Un centenar de hombres con pánico se abalanzaron a sus caballos y galoparon frenéticamente hacia la retaguardia. Las mujeres los siguieron. Parece que murieron dos mujeres y un caballo. En la desesperación, las cobijas, el alimento, los rifles fueron a dar al suelo. ¡Rum!, otra explosión al otro lado del coche. Estaban muy cerca, detrás de nosotros. En la vía veinte largos trenes, cargados con mujeres histéricas, gritaban. Las máquinas trataron de retroceder de inmediato, con un desesperado sonar de silbatos. Explotaron dos o tres granadas más. Entonces alcanzamos a oír la respuesta de El Niño.

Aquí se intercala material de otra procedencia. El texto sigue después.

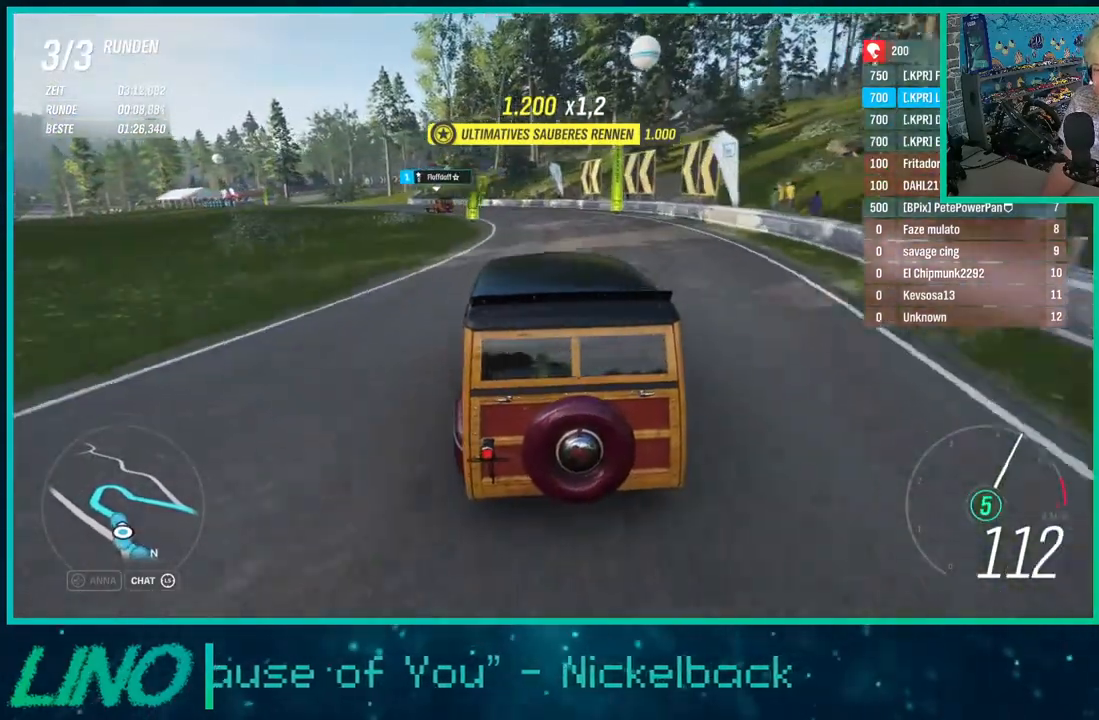
{"buttons": ["R2"], "left_stick": "left", "right_stick": "center", "events": [[67, "left_stick", "left"]]}
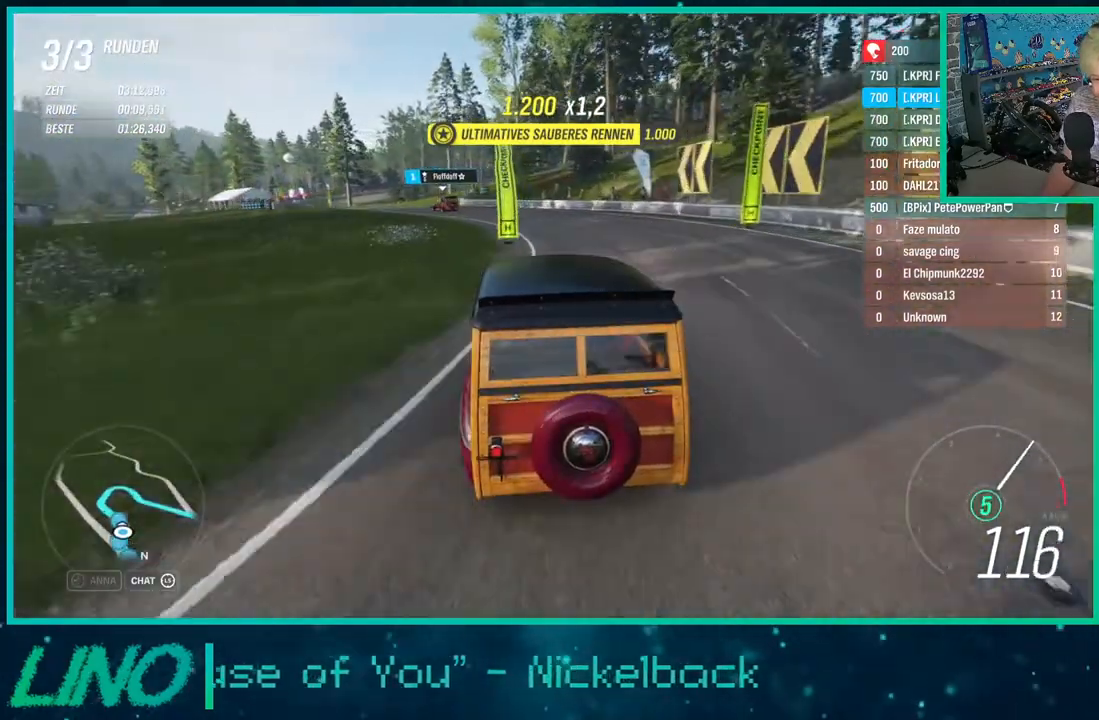
{"buttons": ["R2"], "left_stick": "left", "right_stick": "center", "events": []}
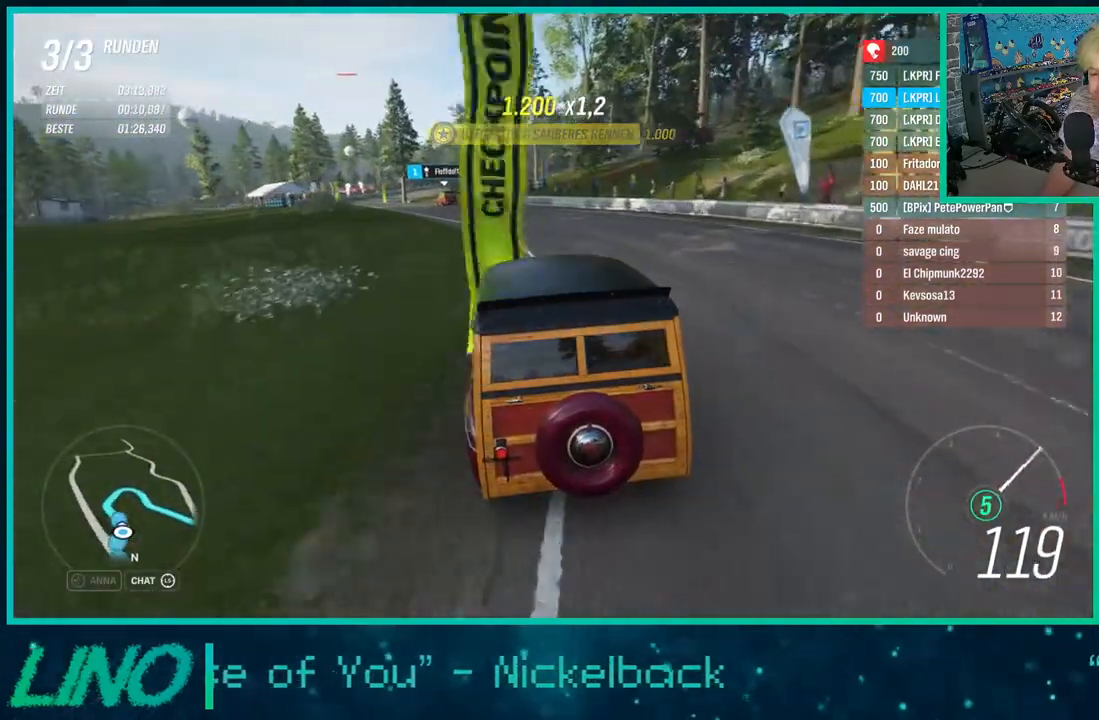
{"buttons": ["R2"], "left_stick": "left", "right_stick": "center", "events": []}
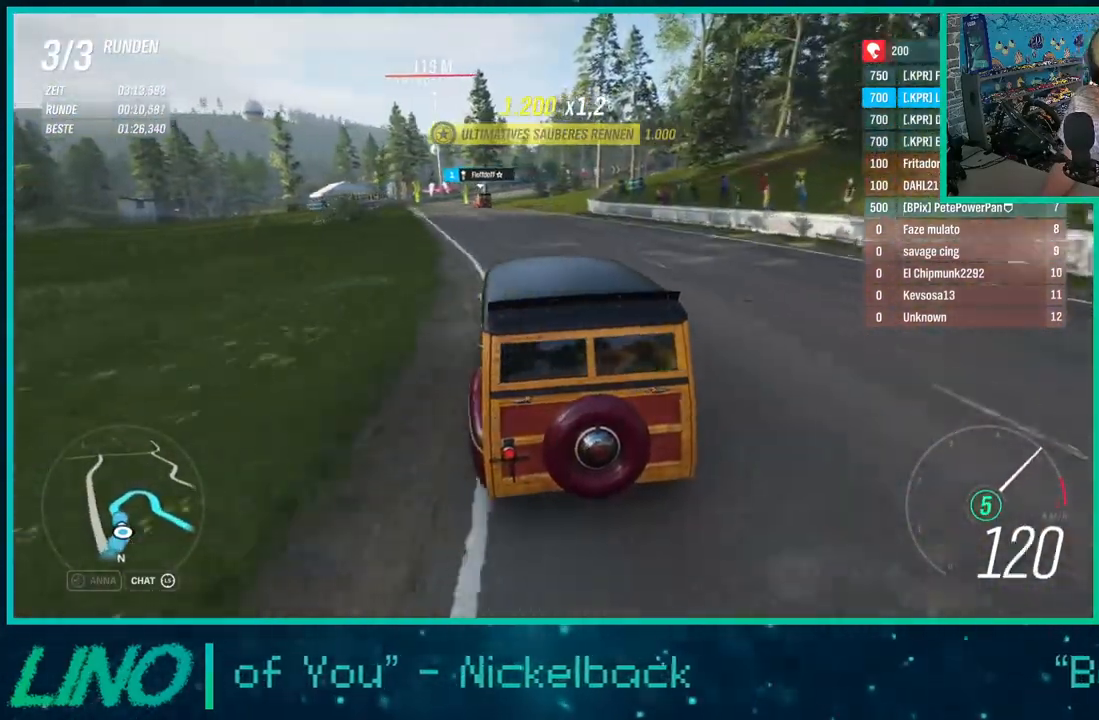
{"buttons": ["R2"], "left_stick": "left", "right_stick": "center", "events": []}
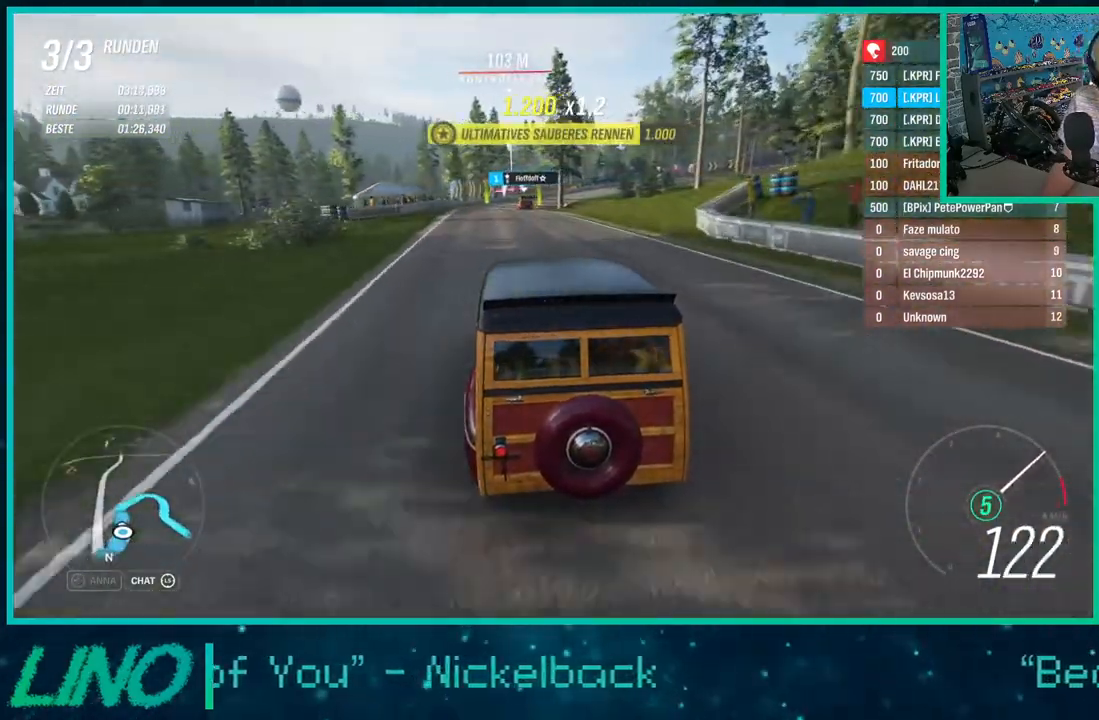
{"buttons": ["R2"], "left_stick": "down-left", "right_stick": "center", "events": [[300, "left_stick", "down-left"]]}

El efecto en los corresponsales y periodistas fue peculiar. Apenas explotó la primera granada, alguien sacó la botella de whisky, de un impulso. Nos la turnamos. Nadie pronunció palabra. Pero todos tomamos un gran trago. Cada vez que una granada explotaba cerca, todos nos balancéabamos y brincábamos. Después de un rato ya no nos importó. Comenzamos a felicitamos por ser tan valientes al quedarnos en el coche bajo el fuego de la artilleria. Nuestra valentía aumentó conforme el fuego decreció, por último terminó. También conforme el whisky escaseó. Nos olvidamos de cenar.

Recuerdo que en la oscuridad dos anglosajones beligerantes llegaron a la puerta del coche, amenazando a los soldados que pasaban, abusando de ellos en el lenguaje más descortés. Nosotros también teníamos problemas, uno de ellos casi estrangula a un anciano porque andaba con su equipo cinematográfico. Ya muy entrada la noche todavía tratábamos sinceramente de persuadir a los dos jóvenes de no salir sin la señal y sin reconocer las filas federales en Torreón.

- ¿A qué hay que tenerle miedo? -gritaron- ¡Un grasiento mexicano no tiene agallas! ¡Un americano puede dominar a cincuenta mexicanos! ¿Viste cómo cOrrieron esta tarde cuando las granadas pegaron en esa cosecha? ¿Y cómo nosotros -hic- nos quedamos en el coche?